Stored data entries:
_ _ _ _ _ _ _
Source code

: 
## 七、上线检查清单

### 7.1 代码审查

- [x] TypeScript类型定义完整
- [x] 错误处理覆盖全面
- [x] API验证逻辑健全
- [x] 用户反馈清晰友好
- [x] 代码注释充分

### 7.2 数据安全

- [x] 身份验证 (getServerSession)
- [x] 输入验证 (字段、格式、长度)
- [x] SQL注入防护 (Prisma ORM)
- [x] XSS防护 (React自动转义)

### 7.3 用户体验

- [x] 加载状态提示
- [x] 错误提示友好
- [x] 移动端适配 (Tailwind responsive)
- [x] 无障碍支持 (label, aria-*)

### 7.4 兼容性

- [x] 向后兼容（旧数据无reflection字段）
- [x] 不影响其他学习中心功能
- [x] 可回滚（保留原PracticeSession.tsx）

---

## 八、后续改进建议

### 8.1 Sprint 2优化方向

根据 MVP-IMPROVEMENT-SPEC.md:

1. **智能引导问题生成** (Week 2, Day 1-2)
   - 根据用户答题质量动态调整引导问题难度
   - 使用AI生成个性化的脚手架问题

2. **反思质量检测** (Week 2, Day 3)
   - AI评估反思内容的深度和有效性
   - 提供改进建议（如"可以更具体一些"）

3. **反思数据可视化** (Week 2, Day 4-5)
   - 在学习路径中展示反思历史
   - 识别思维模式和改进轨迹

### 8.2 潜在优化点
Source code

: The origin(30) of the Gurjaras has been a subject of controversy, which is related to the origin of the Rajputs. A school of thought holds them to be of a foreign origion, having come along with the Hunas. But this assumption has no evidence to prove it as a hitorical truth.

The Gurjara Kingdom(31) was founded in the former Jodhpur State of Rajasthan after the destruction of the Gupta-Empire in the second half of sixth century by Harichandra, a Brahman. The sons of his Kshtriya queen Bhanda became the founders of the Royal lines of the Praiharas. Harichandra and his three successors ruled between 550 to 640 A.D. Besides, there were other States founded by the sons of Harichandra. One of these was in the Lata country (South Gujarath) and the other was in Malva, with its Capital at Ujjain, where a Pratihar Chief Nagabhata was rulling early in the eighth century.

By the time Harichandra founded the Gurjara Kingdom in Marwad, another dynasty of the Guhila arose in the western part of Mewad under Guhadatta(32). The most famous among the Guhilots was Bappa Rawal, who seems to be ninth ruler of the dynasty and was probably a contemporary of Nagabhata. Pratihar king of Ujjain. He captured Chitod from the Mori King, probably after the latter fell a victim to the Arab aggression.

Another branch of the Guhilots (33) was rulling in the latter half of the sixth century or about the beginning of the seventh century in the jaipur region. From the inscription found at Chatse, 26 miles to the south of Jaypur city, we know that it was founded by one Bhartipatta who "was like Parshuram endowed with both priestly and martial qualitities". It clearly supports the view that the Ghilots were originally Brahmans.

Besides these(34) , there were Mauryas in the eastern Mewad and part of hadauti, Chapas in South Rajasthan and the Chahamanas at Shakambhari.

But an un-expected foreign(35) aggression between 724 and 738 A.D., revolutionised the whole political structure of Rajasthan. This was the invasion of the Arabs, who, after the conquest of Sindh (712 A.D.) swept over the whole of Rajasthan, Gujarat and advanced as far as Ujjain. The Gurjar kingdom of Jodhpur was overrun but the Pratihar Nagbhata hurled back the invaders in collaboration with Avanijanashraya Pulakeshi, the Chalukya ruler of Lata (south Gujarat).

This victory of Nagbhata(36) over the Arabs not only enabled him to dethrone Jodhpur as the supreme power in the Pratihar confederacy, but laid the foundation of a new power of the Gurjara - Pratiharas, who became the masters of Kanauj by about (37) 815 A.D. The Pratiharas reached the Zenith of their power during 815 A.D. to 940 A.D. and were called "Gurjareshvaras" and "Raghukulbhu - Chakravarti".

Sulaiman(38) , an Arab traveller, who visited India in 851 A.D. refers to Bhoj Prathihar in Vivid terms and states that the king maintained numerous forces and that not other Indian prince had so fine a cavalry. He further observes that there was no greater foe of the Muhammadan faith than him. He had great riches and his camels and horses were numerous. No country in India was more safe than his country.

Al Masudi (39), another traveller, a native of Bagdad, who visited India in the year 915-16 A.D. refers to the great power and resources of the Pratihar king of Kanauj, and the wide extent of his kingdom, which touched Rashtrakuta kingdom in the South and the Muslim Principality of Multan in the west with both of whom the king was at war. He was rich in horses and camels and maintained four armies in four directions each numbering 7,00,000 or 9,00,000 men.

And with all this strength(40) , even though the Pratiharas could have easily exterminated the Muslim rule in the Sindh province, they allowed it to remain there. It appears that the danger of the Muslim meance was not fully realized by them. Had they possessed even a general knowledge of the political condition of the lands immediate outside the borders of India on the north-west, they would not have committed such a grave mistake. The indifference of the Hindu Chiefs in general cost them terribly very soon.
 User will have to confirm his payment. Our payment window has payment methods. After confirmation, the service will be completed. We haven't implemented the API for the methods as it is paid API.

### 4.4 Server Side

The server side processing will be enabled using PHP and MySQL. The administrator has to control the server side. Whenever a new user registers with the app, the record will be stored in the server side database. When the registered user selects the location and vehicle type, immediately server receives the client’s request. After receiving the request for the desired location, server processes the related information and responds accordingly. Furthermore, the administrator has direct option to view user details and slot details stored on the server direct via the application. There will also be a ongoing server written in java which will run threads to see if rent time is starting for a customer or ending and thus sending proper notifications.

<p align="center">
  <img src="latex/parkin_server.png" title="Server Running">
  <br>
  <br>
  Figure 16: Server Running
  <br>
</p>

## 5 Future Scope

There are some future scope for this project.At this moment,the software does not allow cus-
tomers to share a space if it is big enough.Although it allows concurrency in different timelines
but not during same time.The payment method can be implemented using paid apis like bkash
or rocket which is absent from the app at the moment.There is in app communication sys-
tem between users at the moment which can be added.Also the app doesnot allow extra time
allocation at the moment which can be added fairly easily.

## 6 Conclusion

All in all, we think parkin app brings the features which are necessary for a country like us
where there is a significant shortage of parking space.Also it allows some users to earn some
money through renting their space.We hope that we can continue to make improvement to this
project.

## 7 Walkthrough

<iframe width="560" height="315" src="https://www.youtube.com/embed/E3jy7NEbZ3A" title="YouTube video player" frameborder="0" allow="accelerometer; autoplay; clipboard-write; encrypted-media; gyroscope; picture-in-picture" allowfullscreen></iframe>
_ _ _ _ _ _ _
What needs to be done
A word-for-word copy of the data is what should be returned.

Output of the exercise
Source code

: 
## 七、上线检查清单

### 7.1 代码审查

- [x] TypeScript类型定义完整
- [x] 错误处理覆盖全面
- [x] API验证逻辑健全
- [x] 用户反馈清晰友好
- [x] 代码注释充分

### 7.2 数据安全

- [x] 身份验证 (getServerSession)
- [x] 输入验证 (字段、格式、长度)
- [x] SQL注入防护 (Prisma ORM)
- [x] XSS防护 (React自动转义)

### 7.3 用户体验

- [x] 加载状态提示
- [x] 错误提示友好
- [x] 移动端适配 (Tailwind responsive)
- [x] 无障碍支持 (label, aria-*)

### 7.4 兼容性

- [x] 向后兼容（旧数据无reflection字段）
- [x] 不影响其他学习中心功能
- [x] 可回滚（保留原PracticeSession.tsx）

---

## 八、后续改进建议

### 8.1 Sprint 2优化方向

根据 MVP-IMPROVEMENT-SPEC.md:

1. **智能引导问题生成** (Week 2, Day 1-2)
   - 根据用户答题质量动态调整引导问题难度
   - 使用AI生成个性化的脚手架问题

2. **反思质量检测** (Week 2, Day 3)
   - AI评估反思内容的深度和有效性
   - 提供改进建议（如"可以更具体一些"）

3. **反思数据可视化** (Week 2, Day 4-5)
   - 在学习路径中展示反思历史
   - 识别思维模式和改进轨迹

### 8.2 潜在优化点
Source code

: The origin(30) of the Gurjaras has been a subject of controversy, which is related to the origin of the Rajputs. A school of thought holds them to be of a foreign origion, having come along with the Hunas. But this assumption has no evidence to prove it as a hitorical truth.

The Gurjara Kingdom(31) was founded in the former Jodhpur State of Rajasthan after the destruction of the Gupta-Empire in the second half of sixth century by Harichandra, a Brahman. The sons of his Kshtriya queen Bhanda became the founders of the Royal lines of the Praiharas. Harichandra and his three successors ruled between 550 to 640 A.D. Besides, there were other States founded by the sons of Harichandra. One of these was in the Lata country (South Gujarath) and the other was in Malva, with its Capital at Ujjain, where a Pratihar Chief Nagabhata was rulling early in the eighth century.

By the time Harichandra founded the Gurjara Kingdom in Marwad, another dynasty of the Guhila arose in the western part of Mewad under Guhadatta(32). The most famous among the Guhilots was Bappa Rawal, who seems to be ninth ruler of the dynasty and was probably a contemporary of Nagabhata. Pratihar king of Ujjain. He captured Chitod from the Mori King, probably after the latter fell a victim to the Arab aggression.

Another branch of the Guhilots (33) was rulling in the latter half of the sixth century or about the beginning of the seventh century in the jaipur region. From the inscription found at Chatse, 26 miles to the south of Jaypur city, we know that it was founded by one Bhartipatta who "was like Parshuram endowed with both priestly and martial qualitities". It clearly supports the view that the Ghilots were originally Brahmans.

Besides these(34) , there were Mauryas in the eastern Mewad and part of hadauti, Chapas in South Rajasthan and the Chahamanas at Shakambhari.

But an un-expected foreign(35) aggression between 724 and 738 A.D., revolutionised the whole political structure of Rajasthan. This was the invasion of the Arabs, who, after the conquest of Sindh (712 A.D.) swept over the whole of Rajasthan, Gujarat and advanced as far as Ujjain. The Gurjar kingdom of Jodhpur was overrun but the Pratihar Nagbhata hurled back the invaders in collaboration with Avanijanashraya Pulakeshi, the Chalukya ruler of Lata (south Gujarat).

This victory of Nagbhata(36) over the Arabs not only enabled him to dethrone Jodhpur as the supreme power in the Pratihar confederacy, but laid the foundation of a new power of the Gurjara - Pratiharas, who became the masters of Kanauj by about (37) 815 A.D. The Pratiharas reached the Zenith of their power during 815 A.D. to 940 A.D. and were called "Gurjareshvaras" and "Raghukulbhu - Chakravarti".

Sulaiman(38) , an Arab traveller, who visited India in 851 A.D. refers to Bhoj Prathihar in Vivid terms and states that the king maintained numerous forces and that not other Indian prince had so fine a cavalry. He further observes that there was no greater foe of the Muhammadan faith than him. He had great riches and his camels and horses were numerous. No country in India was more safe than his country.

Al Masudi (39), another traveller, a native of Bagdad, who visited India in the year 915-16 A.D. refers to the great power and resources of the Pratihar king of Kanauj, and the wide extent of his kingdom, which touched Rashtrakuta kingdom in the South and the Muslim Principality of Multan in the west with both of whom the king was at war. He was rich in horses and camels and maintained four armies in four directions each numbering 7,00,000 or 9,00,000 men.

And with all this strength(40) , even though the Pratiharas could have easily exterminated the Muslim rule in the Sindh province, they allowed it to remain there. It appears that the danger of the Muslim meance was not fully realized by them. Had they possessed even a general knowledge of the political condition of the lands immediate outside the borders of India on the north-west, they would not have committed such a grave mistake. The indifference of the Hindu Chiefs in general cost them terribly very soon.
 User will have to confirm his payment. Our payment window has payment methods. After confirmation, the service will be completed. We haven't implemented the API for the methods as it is paid API.

### 4.4 Server Side

The server side processing will be enabled using PHP and MySQL. The administrator has to control the server side. Whenever a new user registers with the app, the record will be stored in the server side database. When the registered user selects the location and vehicle type, immediately server receives the client’s request. After receiving the request for the desired location, server processes the related information and responds accordingly. Furthermore, the administrator has direct option to view user details and slot details stored on the server direct via the application. There will also be a ongoing server written in java which will run threads to see if rent time is starting for a customer or ending and thus sending proper notifications.

<p align="center">
  <img src="latex/parkin_server.png" title="Server Running">
  <br>
  <br>
  Figure 16: Server Running
  <br>
</p>

## 5 Future Scope

There are some future scope for this project.At this moment,the software does not allow cus-
tomers to share a space if it is big enough.Although it allows concurrency in different timelines
but not during same time.The payment method can be implemented using paid apis like bkash
or rocket which is absent from the app at the moment.There is in app communication sys-
tem between users at the moment which can be added.Also the app doesnot allow extra time
allocation at the moment which can be added fairly easily.

## 6 Conclusion

All in all, we think parkin app brings the features which are necessary for a country like us
where there is a significant shortage of parking space.Also it allows some users to earn some
money through renting their space.We hope that we can continue to make improvement to this
project.

## 7 Walkthrough

<iframe width="560" height="315" src="https://www.youtube.com/embed/E3jy7NEbZ3A" title="YouTube video player" frameborder="0" allow="accelerometer; autoplay; clipboard-write; encrypted-media; gyroscope; picture-in-picture" allowfullscreen></iframe>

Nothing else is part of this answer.